NIX Solutions: Google Expands AI Mode with Image Recognition

Last month, Google introduced AI Mode, an AI-powered search chatbot integrated into its proprietary app. Now, AI Mode has gained the ability to “see” images and answer questions about them. This new capability is already available to “millions of new users.”

NIX Solutions

The update enhances the search chatbot by combining a custom version of the Gemini large language model with Lens image recognition technology. With this integration, users can take a screenshot or upload an image and receive a “rich, comprehensive answer with links” related to the content of the original file. Starting today, this innovation is available in the Google app for both Android and iOS devices.

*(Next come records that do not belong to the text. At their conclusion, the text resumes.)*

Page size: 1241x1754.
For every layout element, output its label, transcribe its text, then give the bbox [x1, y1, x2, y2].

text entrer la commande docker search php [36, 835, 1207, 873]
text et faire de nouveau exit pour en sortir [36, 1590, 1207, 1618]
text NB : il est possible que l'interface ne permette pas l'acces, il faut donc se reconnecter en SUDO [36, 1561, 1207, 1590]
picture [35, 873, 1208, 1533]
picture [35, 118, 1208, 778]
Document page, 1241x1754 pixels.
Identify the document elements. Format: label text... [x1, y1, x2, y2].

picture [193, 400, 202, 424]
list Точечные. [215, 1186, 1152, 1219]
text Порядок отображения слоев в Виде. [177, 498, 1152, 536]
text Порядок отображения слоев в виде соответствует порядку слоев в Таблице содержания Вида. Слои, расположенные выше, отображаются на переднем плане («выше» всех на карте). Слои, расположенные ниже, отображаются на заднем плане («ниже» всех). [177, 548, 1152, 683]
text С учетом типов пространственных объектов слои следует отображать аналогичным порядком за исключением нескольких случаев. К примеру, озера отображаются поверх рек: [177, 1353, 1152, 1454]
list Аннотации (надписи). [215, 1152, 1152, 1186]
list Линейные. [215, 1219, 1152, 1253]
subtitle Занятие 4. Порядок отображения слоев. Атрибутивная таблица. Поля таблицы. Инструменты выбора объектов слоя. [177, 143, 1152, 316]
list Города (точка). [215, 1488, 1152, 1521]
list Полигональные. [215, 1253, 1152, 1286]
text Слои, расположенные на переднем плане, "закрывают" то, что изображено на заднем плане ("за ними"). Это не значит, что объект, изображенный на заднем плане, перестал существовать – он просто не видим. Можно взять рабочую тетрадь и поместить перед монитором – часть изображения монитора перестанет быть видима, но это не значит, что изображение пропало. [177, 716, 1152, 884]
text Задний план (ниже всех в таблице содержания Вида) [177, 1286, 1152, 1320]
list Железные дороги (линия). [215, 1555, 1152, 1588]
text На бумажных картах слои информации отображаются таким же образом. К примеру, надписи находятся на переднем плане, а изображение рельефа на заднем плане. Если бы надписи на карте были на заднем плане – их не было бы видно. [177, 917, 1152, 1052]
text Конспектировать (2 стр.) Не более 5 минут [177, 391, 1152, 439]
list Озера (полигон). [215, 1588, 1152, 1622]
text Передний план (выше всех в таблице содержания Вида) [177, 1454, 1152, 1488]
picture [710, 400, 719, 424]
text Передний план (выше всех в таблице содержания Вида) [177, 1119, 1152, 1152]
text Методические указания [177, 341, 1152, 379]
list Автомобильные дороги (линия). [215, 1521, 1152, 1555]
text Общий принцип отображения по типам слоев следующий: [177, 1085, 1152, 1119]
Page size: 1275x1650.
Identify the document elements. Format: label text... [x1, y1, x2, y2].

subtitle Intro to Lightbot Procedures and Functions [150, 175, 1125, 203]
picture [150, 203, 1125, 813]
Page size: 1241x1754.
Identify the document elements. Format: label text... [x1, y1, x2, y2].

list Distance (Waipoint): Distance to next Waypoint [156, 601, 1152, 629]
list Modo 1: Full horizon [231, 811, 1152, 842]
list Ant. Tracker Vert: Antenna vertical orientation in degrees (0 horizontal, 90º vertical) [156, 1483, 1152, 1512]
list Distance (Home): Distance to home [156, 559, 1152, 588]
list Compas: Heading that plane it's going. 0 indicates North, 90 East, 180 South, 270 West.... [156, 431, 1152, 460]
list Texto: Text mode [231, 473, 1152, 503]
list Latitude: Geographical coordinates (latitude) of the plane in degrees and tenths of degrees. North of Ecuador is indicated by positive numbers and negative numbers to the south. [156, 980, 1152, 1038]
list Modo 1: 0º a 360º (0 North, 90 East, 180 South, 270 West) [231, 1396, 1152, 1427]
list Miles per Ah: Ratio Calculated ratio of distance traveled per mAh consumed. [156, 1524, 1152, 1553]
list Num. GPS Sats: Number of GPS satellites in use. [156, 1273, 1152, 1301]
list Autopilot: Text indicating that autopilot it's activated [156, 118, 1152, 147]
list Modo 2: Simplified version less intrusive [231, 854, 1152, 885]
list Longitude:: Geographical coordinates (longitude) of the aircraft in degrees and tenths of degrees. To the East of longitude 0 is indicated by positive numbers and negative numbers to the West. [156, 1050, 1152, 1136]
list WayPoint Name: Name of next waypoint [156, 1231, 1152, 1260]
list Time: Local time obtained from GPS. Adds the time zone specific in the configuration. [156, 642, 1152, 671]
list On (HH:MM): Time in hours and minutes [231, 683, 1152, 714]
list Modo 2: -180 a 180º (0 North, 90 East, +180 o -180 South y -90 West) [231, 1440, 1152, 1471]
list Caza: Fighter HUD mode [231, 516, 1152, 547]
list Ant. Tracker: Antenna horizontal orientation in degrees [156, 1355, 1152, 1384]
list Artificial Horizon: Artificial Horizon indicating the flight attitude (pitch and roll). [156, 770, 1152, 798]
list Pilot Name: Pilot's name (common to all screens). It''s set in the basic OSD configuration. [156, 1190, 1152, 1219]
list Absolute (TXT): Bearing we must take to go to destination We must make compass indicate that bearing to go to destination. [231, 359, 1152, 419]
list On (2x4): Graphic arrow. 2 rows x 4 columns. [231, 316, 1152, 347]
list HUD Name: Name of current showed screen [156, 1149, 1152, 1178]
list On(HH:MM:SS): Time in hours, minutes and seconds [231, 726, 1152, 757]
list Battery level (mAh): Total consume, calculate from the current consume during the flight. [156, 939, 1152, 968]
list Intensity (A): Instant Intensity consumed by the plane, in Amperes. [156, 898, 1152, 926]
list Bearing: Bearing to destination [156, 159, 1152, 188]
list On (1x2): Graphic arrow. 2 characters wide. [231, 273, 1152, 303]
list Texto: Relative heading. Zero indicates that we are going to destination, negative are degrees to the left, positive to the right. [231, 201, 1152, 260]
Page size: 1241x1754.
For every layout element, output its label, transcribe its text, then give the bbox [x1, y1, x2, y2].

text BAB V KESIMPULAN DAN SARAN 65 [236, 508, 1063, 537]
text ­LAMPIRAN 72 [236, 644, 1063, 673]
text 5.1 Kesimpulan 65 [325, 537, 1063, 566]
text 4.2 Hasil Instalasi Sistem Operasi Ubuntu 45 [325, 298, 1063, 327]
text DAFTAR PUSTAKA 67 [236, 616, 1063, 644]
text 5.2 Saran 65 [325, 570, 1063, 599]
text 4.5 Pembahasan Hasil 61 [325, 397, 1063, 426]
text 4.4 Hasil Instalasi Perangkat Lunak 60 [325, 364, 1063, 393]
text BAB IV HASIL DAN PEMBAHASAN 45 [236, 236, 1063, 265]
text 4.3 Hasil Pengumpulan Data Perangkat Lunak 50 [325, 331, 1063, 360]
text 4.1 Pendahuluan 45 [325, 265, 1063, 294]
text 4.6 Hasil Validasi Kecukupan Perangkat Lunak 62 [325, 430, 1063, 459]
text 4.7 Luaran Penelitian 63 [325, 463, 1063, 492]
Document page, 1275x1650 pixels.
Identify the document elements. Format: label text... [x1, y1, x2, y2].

A Google representative emphasized that AI Mode builds on the company’s long-standing work on visual search, which helped make this advancement possible. He added that Gemini’s multimodal capabilities enable the chatbot to interpret the entire scene in an image—recognizing not just individual elements, but also the context in which they appear. This includes understanding relationships between objects, their shapes, colors, positions, and other contextual details.

Enhanced Contextual Understanding Through AI

According to Google, the updated algorithm relies on a method described as the “fan technique.” In this approach, the neural network sends multiple queries to an image and to the objects within it. This process allows the system to generate “incredibly subtle and contextually relevant” answers that reflect a deeper understanding of visual input.

Initially, AI Mode was launched exclusively for Google One AI Premium subscribers, reminds NIX Solutions. However, with the recent update, this feature is now available to a wider user base in the US. The rollout signals Google’s broader intention to make advanced AI tools more accessible.

As this feature continues to evolve, we’ll keep you updated as more integrations become available. The expansion of AI Mode demonstrates Google’s ongoing focus on enhancing search through artificial intelligence and multimodal capabilities.